Kentucky: As we expected, Gov. Ernie Fletcher (R) survived a divisive primary that pitted him against former Rep. Anne Northup (R). Fletcher easily avoided a runoff with a surprisingly strong 50-plus percent performance - he only needed 40 percent to get the nomination. On the Democratic side, as we also anticipated, former Lt. Gov. Steve Beshear came out on top. He too finished surprisingly strong, narrowly clearing the 40 percent bar and avoiding a runoff of his own. Fletcher's unexpectedly strong finish gives him new hope in the November contest, but his approval remains below 50 percent - well below 50, according to some polls.

Senate 2008

Virginia: With 80-year-old Republican Sen. John Warner not disclosing until late this year whether he will definitely seek a fifth term in 2008, Rep. Tom Davis (R) is building strong statewide support for the GOP nomination in case Warner does not run.
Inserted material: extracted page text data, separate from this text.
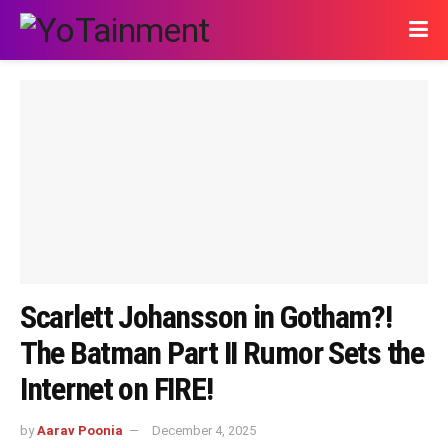
Scarlett Johansson in Gotham?!
The Batman Part II Rumor Sets the
Internet on FIRE!
by
Aarav Poonia
December 4, 2025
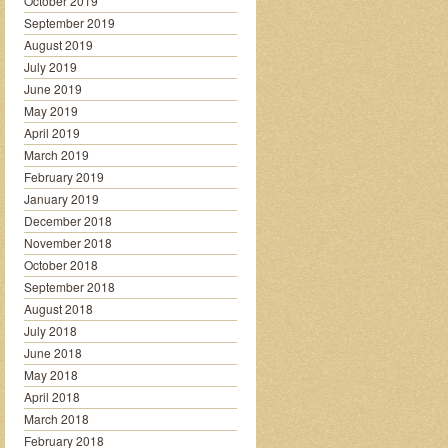
October 2019
September 2019
August 2019
July 2019
June 2019
May 2019
April 2019
March 2019
February 2019
January 2019
December 2018
November 2018
October 2018
September 2018
August 2018
July 2018
June 2018
May 2018
April 2018
March 2018
February 2018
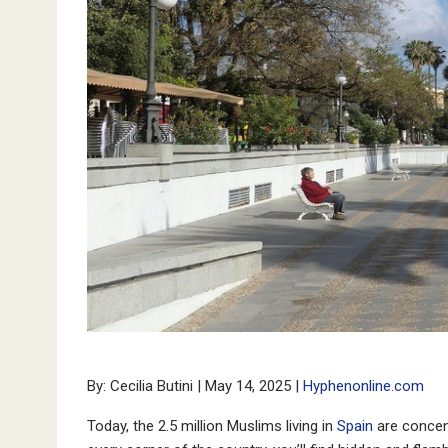
By: Cecilia Butini | May 14, 2025 |
Hyphenonline.com
Today, the 2.5 million Muslims living in
Spain
are concent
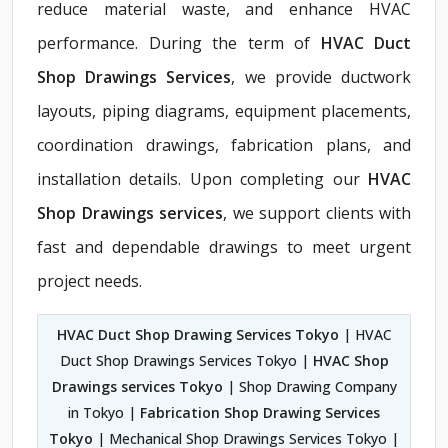
reduce material waste, and enhance HVAC
performance. During the term of
HVAC Duct
Shop Drawings Services
, we provide ductwork
layouts, piping diagrams, equipment placements,
coordination drawings, fabrication plans, and
installation details. Upon completing our
HVAC
Shop Drawings services
, we support clients with
fast and dependable drawings to meet urgent
project needs.
HVAC Duct Shop Drawing Services Tokyo
| HVAC
Duct Shop Drawings Services Tokyo |
HVAC Shop
Drawings services Tokyo
| Shop Drawing Company
in Tokyo |
Fabrication Shop Drawing Services
Tokyo
| Mechanical Shop Drawings Services Tokyo |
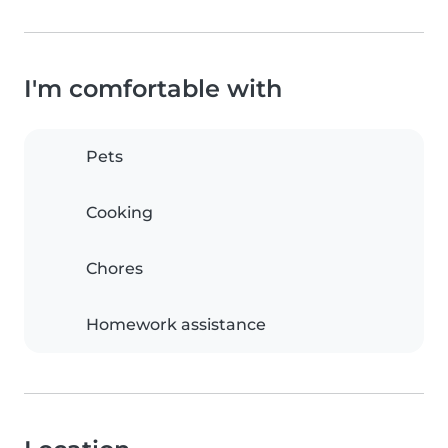
I'm comfortable with
Pets
Cooking
Chores
Homework assistance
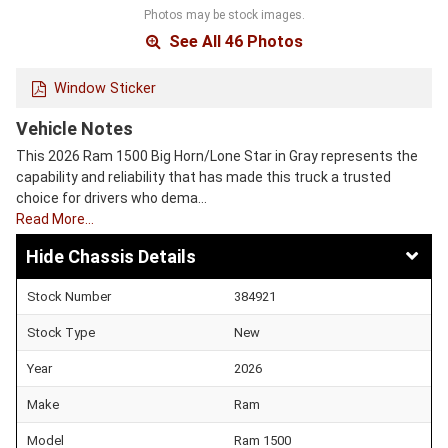
Photos may be stock images.
See All 46 Photos
Window Sticker
Vehicle Notes
This 2026 Ram 1500 Big Horn/Lone Star in Gray represents the
capability and reliability that has made this truck a trusted
choice for drivers who dema…
Read More…
Chassis Details
Stock Number
384921
Stock Type
New
Year
2026
Make
Ram
Model
Ram 1500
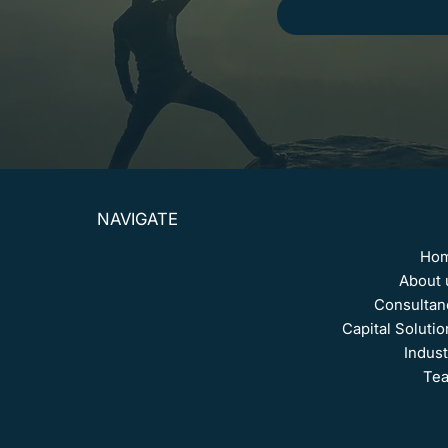
NAVIGATE
Ho
About 
Consultan
Capital Solutio
Indust
Te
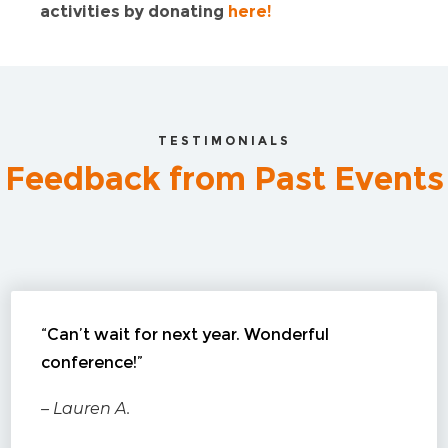
activities by donating
here!
TESTIMONIALS
Feedback from Past Events
“Can’t wait for next year. Wonderful
conference!”
– Lauren A.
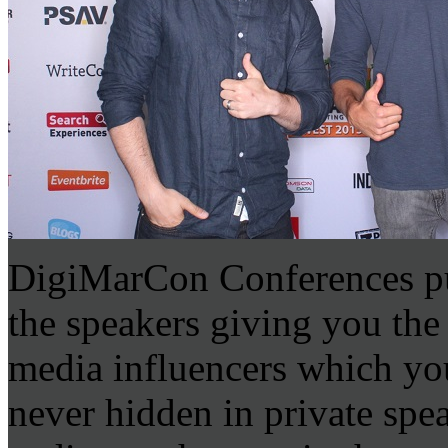
DigiMarCon Conferences put
the speakers giving you the
media influencers which you
never hidden in private sp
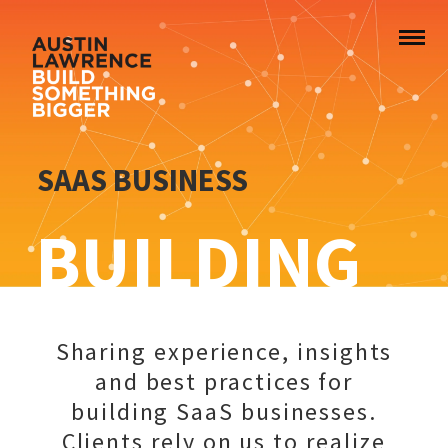
SAAS BUSINESS
BUILDING
Sharing experience, insights
and best practices for
building SaaS businesses.
Clients rely on us to realize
Conservative activists are not happy with the prospective nomination of Davis, who has a lifetime 70 percent American Conservative Union voting record compared to Warner's 81 percent. Republicans would also stand a chance of losing Davis's suburban Washington district

In his favor, Davis would be a strong candidate in populous Northern Virginia (carried by Democrats in their recent statewide victories). Former Gov. Jim Gilmore (R) is a more conservative possibility, but only if he gives up his current campaign for the Republican presidential nomination.

Former Gov. Mark Warner (D) would be the strongest Democratic candidate for the Senate, but insiders believe he may forgo that race to keep himself available as Sen. Clinton's vice presidential running mate.